Samuelson regarded the pair with the wise eye of experience while his younger and much more impressionable colleague was quite bowled over by the bronzed glamour of Tina who wore a starkly white dress the better to show off her tan.
‘I was really very surprised when Mrs Partridge told me what she’d found, Chief Inspector. I’d even go so far as to say that I was somewhat sceptical at first,’ Philip began delicately.
‘To be quite honest, my first thought was that she’d either dreamed the whole thing up or else she’d been at the bottle, again. She enjoys the occasional tipple, I’m told,’ he added as an aside. ‘She seemed so calm and controlled it was difficult to believe she’d just found her best friend murdered. But naturally, as soon as I realized she was absolutely correct, I brought her in here and called you lot. Poor little Tina was taking a bath at the time but she was devastated by the news when she heard it, weren’t you, sweetheart?’
“Sweetheart” tried to register shock, deep concern and feminine frailty, all in one look. Willie Black was suitably convinced.
Addressing himself to Philip, Joe asked, ‘As her nearest neighbour, can you tell me anything about Miss Ferguson, Mr Galbraith?’
‘What sort of thing do you want to know?’ the latter cautiously asked.
Samuelson noted the caution. ‘Well, for example, did she have many visitors; was she well-liked; did she ever talk about any of the valuables she might have kept in her house; you know, anything which might assist us to identify a motive for her death.’
‘I wouldn’t have said she was over-burdened with visitors, Chief Inspector, but I always got on quite well with her,’ Philip answered. Samuelson didn’t fail to notice Galbraith’s use of the first person singular. ‘Of course, we only moved in about a year ago so it isn’t as if we knew her terribly well. I must say she never gave me the impression that she spoke much about money or her valuables. In fact, though she spoke about many things, I can honestly say I never heard her speak once about money except occasionally to complain about the price of everything, but then, everyone does that.’
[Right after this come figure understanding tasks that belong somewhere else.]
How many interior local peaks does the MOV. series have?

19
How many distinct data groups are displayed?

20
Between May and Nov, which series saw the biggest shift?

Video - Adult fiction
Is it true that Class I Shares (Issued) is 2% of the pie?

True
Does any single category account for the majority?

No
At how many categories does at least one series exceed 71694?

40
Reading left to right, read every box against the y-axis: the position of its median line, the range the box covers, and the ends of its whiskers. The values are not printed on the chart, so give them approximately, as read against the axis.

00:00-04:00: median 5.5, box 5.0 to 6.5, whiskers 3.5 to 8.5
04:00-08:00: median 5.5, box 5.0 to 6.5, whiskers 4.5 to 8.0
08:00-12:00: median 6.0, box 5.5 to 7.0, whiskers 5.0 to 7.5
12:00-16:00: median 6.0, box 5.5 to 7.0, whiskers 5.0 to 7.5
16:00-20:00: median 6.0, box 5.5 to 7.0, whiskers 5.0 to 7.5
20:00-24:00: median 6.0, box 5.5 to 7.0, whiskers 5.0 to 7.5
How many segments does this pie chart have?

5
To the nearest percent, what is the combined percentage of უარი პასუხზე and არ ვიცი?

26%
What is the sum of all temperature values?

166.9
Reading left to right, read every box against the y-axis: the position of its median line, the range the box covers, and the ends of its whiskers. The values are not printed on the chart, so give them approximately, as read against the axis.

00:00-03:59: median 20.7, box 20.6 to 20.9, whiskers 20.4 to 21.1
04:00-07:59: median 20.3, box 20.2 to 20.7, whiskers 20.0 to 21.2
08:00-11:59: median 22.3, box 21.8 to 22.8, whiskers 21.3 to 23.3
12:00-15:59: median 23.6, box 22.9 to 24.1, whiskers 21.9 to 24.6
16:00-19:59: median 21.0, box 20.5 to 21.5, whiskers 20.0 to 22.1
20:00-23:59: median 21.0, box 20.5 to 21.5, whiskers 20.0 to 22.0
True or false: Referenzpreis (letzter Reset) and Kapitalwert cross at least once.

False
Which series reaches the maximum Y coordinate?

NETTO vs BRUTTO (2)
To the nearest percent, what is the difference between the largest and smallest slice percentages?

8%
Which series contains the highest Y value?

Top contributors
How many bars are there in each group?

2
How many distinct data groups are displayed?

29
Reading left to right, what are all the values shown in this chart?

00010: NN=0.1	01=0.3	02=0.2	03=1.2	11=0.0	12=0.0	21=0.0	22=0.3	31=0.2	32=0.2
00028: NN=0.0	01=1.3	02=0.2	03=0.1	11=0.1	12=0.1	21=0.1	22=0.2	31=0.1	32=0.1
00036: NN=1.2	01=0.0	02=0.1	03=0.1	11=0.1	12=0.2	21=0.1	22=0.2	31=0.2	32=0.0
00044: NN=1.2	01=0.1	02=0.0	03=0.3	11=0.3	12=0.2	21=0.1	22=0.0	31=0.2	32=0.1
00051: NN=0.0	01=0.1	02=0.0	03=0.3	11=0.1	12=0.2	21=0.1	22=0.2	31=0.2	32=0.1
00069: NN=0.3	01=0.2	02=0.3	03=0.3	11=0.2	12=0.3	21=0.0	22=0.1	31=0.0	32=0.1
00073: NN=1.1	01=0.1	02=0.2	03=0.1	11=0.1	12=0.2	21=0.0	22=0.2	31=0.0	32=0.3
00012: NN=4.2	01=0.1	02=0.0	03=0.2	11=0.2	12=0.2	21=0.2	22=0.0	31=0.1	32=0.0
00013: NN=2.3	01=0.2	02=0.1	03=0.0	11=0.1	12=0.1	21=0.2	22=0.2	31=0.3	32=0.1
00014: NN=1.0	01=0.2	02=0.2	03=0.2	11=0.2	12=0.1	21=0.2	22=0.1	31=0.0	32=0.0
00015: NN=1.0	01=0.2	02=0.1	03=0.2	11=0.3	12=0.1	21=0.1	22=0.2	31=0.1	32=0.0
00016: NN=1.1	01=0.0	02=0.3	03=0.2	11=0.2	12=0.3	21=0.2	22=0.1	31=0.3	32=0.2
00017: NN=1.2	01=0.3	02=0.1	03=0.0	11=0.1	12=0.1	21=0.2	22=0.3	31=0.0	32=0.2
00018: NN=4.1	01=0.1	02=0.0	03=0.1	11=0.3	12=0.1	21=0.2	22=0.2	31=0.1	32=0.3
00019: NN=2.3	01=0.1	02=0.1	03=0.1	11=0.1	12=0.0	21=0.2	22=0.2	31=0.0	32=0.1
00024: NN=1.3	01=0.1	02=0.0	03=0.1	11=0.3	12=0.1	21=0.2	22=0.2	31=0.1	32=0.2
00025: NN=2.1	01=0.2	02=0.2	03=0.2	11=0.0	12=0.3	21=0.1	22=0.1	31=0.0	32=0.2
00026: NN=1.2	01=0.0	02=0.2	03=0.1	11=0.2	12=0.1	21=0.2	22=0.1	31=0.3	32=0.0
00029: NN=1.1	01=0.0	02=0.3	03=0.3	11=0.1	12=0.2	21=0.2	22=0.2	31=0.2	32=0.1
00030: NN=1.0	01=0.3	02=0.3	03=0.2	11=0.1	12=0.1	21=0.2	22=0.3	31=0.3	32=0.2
Samuelson noticed the way Tina’s eyebrows raised just a fraction when her husband mentioned the extent of Annabelle’s conversational interests but he simply filed away the observation for possible future use. He also noticed that when it was Tina’s turn to add a few remarks of her own about her dead neighbour, she was even more restrained in her fulsomeness. However, neither she nor her husband criticised Annabelle in any significant way. Indeed, it was only when Willie Black later interviewed some of the other residents in Ancrum that it became clear that Annabelle had been something of a one-woman vigilante with a nose for any ‘irregularities’ in the lives of others.
‘It’s a pity she’s the one who’s been murdered,’ Black grumbled to Samuelson. ‘With her busybody ways, she might have been of some help to us. Just our luck she was the victim.’
Nor did it take the press long to become aware of the murder, and Detective Chief Inspector Samuelson soon found his steps dogged by Paddy O’Neil of the Scotsman who kept demanding updates on all the grisly details. Indeed, it was Paddy’s report, picked up later by the other major nationals that, some days later, Sara Bakewell noticed and pointed out to Kingdom as they sat eating croissants and drinking coffee in Cordoba.
‘So, it looks like they’ve landed Joe with yet another dead-end case,’ was Kingdom’s first thought as he tried, but failed, to put from his mind the problems of policing the Lothian and Borders Regions of Scotland.